We have added a diagnostic event to the Macrium Image Guardian (MIG) driver that will write a “stack trace” to the System Event Log when a file operation that originated in the unnamed system process is blocked by MIG.
The event lists (in reverse order) the entry point address of the functions that were invoked leading up to (and including) the blocked file operation. Each entry shows the virtual address of the function and the name of the module in which the function resides.
The following screenshot shows where gemma.sys (a component of BitDefender) issued a request to open a Macrium Reflect image file for writing and was blocked.
The next screenshot shows where a file operation that originated on a remote PC was blocked. Here we can see that the srv2.sys (Microsoft SMB 2.0 Server) driver made the request on behalf of the remote process.
Unless there are no other modules listed, the NTOSKRNRL.EXE (Windows OS Kernel) and FLTMGR.SYS
(Windows Filter Manager) module can safely be ignored. These modules are part of the Windows operating
system and provide basic services to applications and device drivers.
Likewise, MRIGFLT.SYS will always appear at the top of the list and can safely be ignored. This simply indicates
which MIG function blocked the file operation.

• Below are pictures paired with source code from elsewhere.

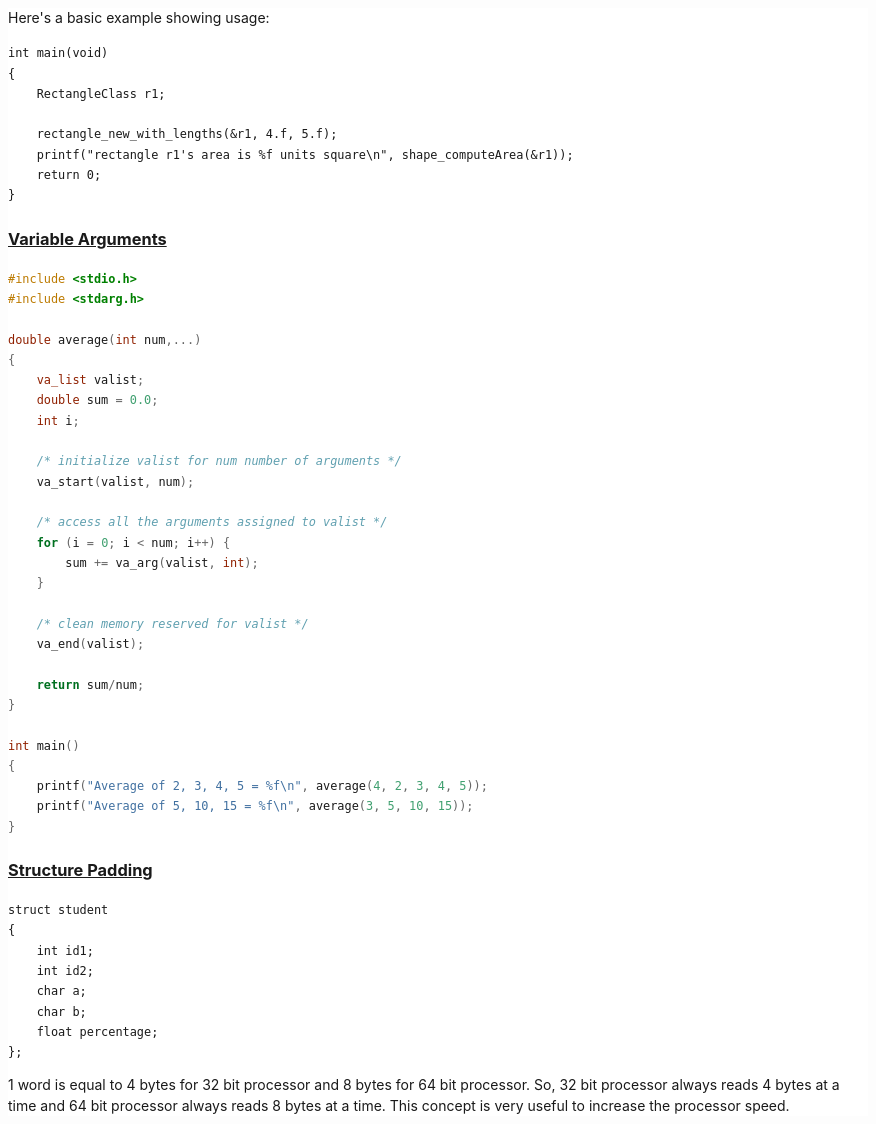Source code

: Here's a basic example showing usage:

```text
int main(void)
{
    RectangleClass r1;

    rectangle_new_with_lengths(&r1, 4.f, 5.f);
    printf("rectangle r1's area is %f units square\n", shape_computeArea(&r1));
    return 0;
}
```

### [Variable Arguments](https://www.tutorialspoint.com/cprogramming/c_variable_arguments.htm)

```c
#include <stdio.h>
#include <stdarg.h>

double average(int num,...)
{
    va_list valist;
    double sum = 0.0;
    int i;

    /* initialize valist for num number of arguments */
    va_start(valist, num);

    /* access all the arguments assigned to valist */
    for (i = 0; i < num; i++) {
        sum += va_arg(valist, int);
    }

    /* clean memory reserved for valist */
    va_end(valist);

    return sum/num;
}

int main()
{
    printf("Average of 2, 3, 4, 5 = %f\n", average(4, 2, 3, 4, 5));
    printf("Average of 5, 10, 15 = %f\n", average(3, 5, 10, 15));
}
```

### [Structure Padding](https://fresh2refresh.com/c-programming/c-structure-padding/)

```text
struct student
{
    int id1;
    int id2;
    char a;
    char b;
    float percentage;
};
```
1 word is equal to 4 bytes for 32 bit processor and 8 bytes for 64 bit processor. So, 32 bit
processor always reads 4 bytes at a time and 64 bit processor always reads 8 bytes at a time.
This concept is very useful to increase the processor speed.
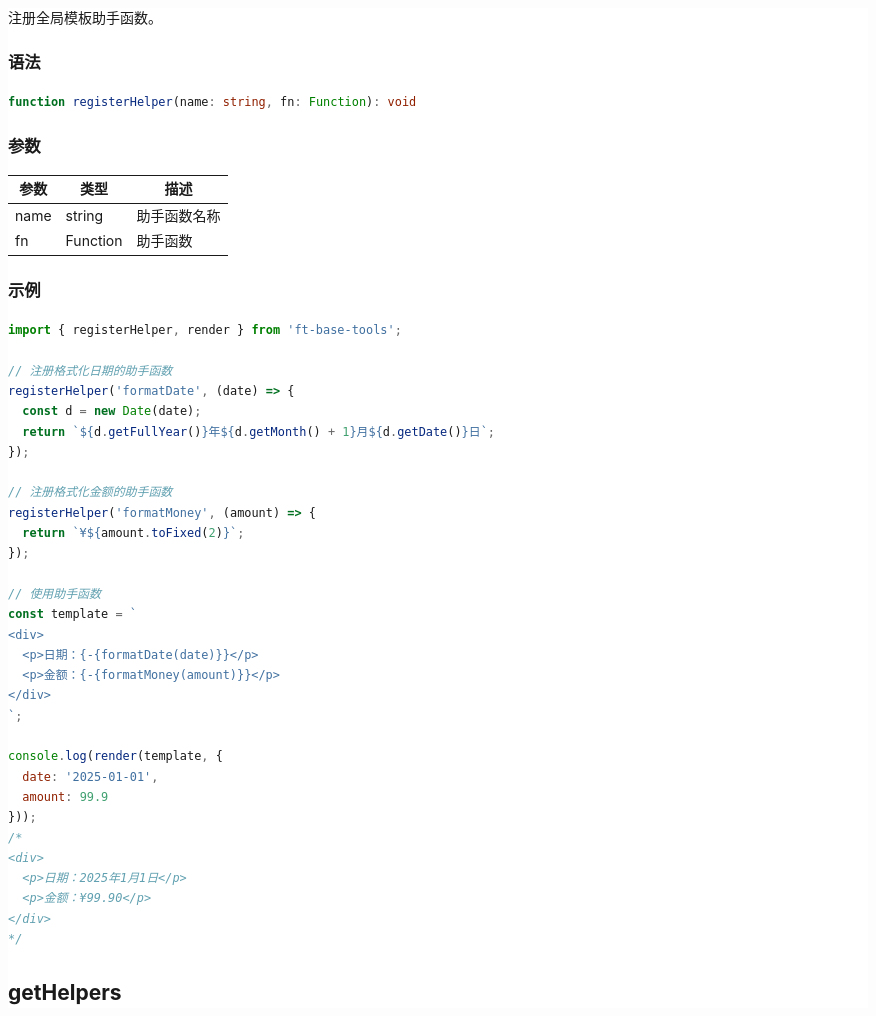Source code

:注册全局模板助手函数。

### 语法

```typescript
function registerHelper(name: string, fn: Function): void
```

### 参数

| 参数 | 类型 | 描述 |
| --- | --- | --- |
| name | string | 助手函数名称 |
| fn | Function | 助手函数 |

### 示例

```javascript
import { registerHelper, render } from 'ft-base-tools';

// 注册格式化日期的助手函数
registerHelper('formatDate', (date) => {
  const d = new Date(date);
  return `${d.getFullYear()}年${d.getMonth() + 1}月${d.getDate()}日`;
});

// 注册格式化金额的助手函数
registerHelper('formatMoney', (amount) => {
  return `¥${amount.toFixed(2)}`;
});

// 使用助手函数
const template = `
<div>
  <p>日期：{-{formatDate(date)}}</p>
  <p>金额：{-{formatMoney(amount)}}</p>
</div>
`;

console.log(render(template, {
  date: '2025-01-01',
  amount: 99.9
}));
/*
<div>
  <p>日期：2025年1月1日</p>
  <p>金额：¥99.90</p>
</div>
*/
```

## getHelpers
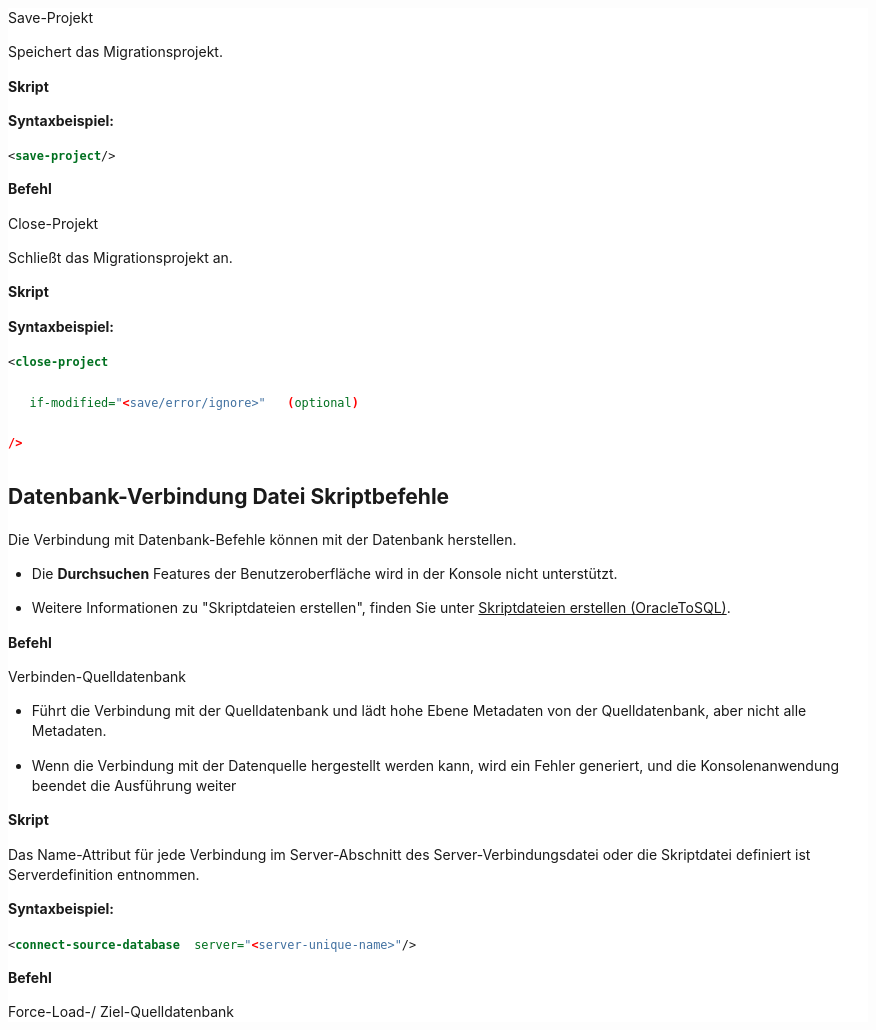 Save-Projekt  
  
Speichert das Migrationsprojekt.  
  
**Skript**  
  
**Syntaxbeispiel:**  
  
```xml  
<save-project/>  
```  
**Befehl**  
  
Close-Projekt  
  
Schließt das Migrationsprojekt an.  
  
**Skript**  
  
**Syntaxbeispiel:**  
  
```xml  
<close-project  
  
   if-modified="<save/error/ignore>"   (optional)  
  
/>  
```  
  
## <a name="database-connection-script-file-commands"></a>Datenbank-Verbindung Datei Skriptbefehle  
Die Verbindung mit Datenbank-Befehle können mit der Datenbank herstellen.  
  
-   Die **Durchsuchen** Features der Benutzeroberfläche wird in der Konsole nicht unterstützt.  
  
-   Weitere Informationen zu "Skriptdateien erstellen", finden Sie unter [Skriptdateien erstellen &#40;OracleToSQL&#41;](../../ssma/oracle/creating-script-files-oracletosql.md).  
  
**Befehl**  
  
Verbinden-Quelldatenbank  
  
-   Führt die Verbindung mit der Quelldatenbank und lädt hohe Ebene Metadaten von der Quelldatenbank, aber nicht alle Metadaten.  
  
-   Wenn die Verbindung mit der Datenquelle hergestellt werden kann, wird ein Fehler generiert, und die Konsolenanwendung beendet die Ausführung weiter  
  
**Skript**  
  
Das Name-Attribut für jede Verbindung im Server-Abschnitt des Server-Verbindungsdatei oder die Skriptdatei definiert ist Serverdefinition entnommen.  
  
**Syntaxbeispiel:**  
  
```xml  
<connect-source-database  server="<server-unique-name>"/>  
```  
**Befehl**  
  
Force-Load-/ Ziel-Quelldatenbank  
  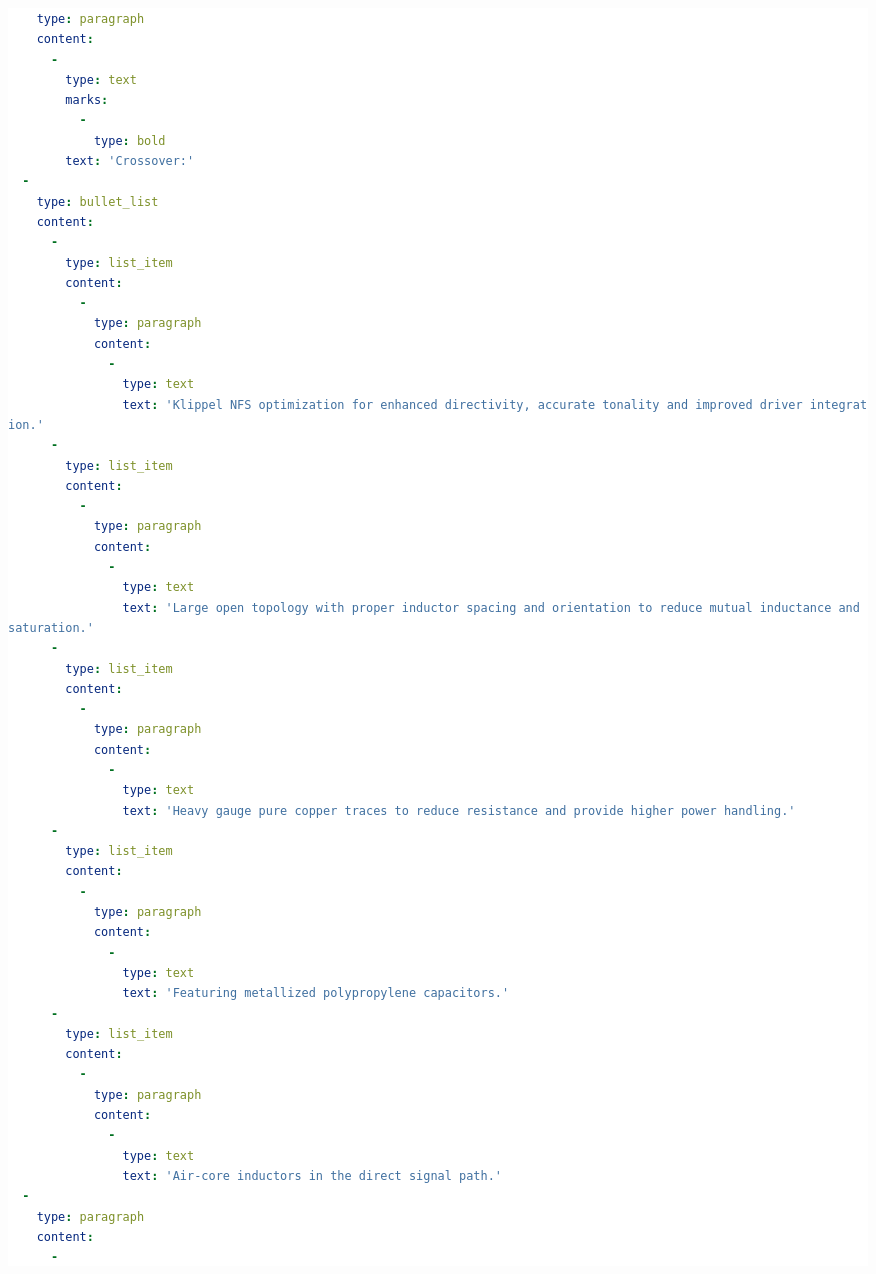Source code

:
```yaml
    type: paragraph
    content:
      -
        type: text
        marks:
          -
            type: bold
        text: 'Crossover:'
  -
    type: bullet_list
    content:
      -
        type: list_item
        content:
          -
            type: paragraph
            content:
              -
                type: text
                text: 'Klippel NFS optimization for enhanced directivity, accurate tonality and improved driver integration.'
      -
        type: list_item
        content:
          -
            type: paragraph
            content:
              -
                type: text
                text: 'Large open topology with proper inductor spacing and orientation to reduce mutual inductance and saturation.'
      -
        type: list_item
        content:
          -
            type: paragraph
            content:
              -
                type: text
                text: 'Heavy gauge pure copper traces to reduce resistance and provide higher power handling.'
      -
        type: list_item
        content:
          -
            type: paragraph
            content:
              -
                type: text
                text: 'Featuring metallized polypropylene capacitors.'
      -
        type: list_item
        content:
          -
            type: paragraph
            content:
              -
                type: text
                text: 'Air-core inductors in the direct signal path.'
  -
    type: paragraph
    content:
      -
```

In most instances, the listed modules can be found in the \Windows\system32 or \Windows\system32\drivers
folders. Inspecting the properties for the module will allow you to determine the author of the module and
which product it belongs to.
Additionally, there are various websites that maintain databases of common modules along with details such
as author, digital signature information, file hashes, etc. These can normally be accessed by simply
searching for the module name online.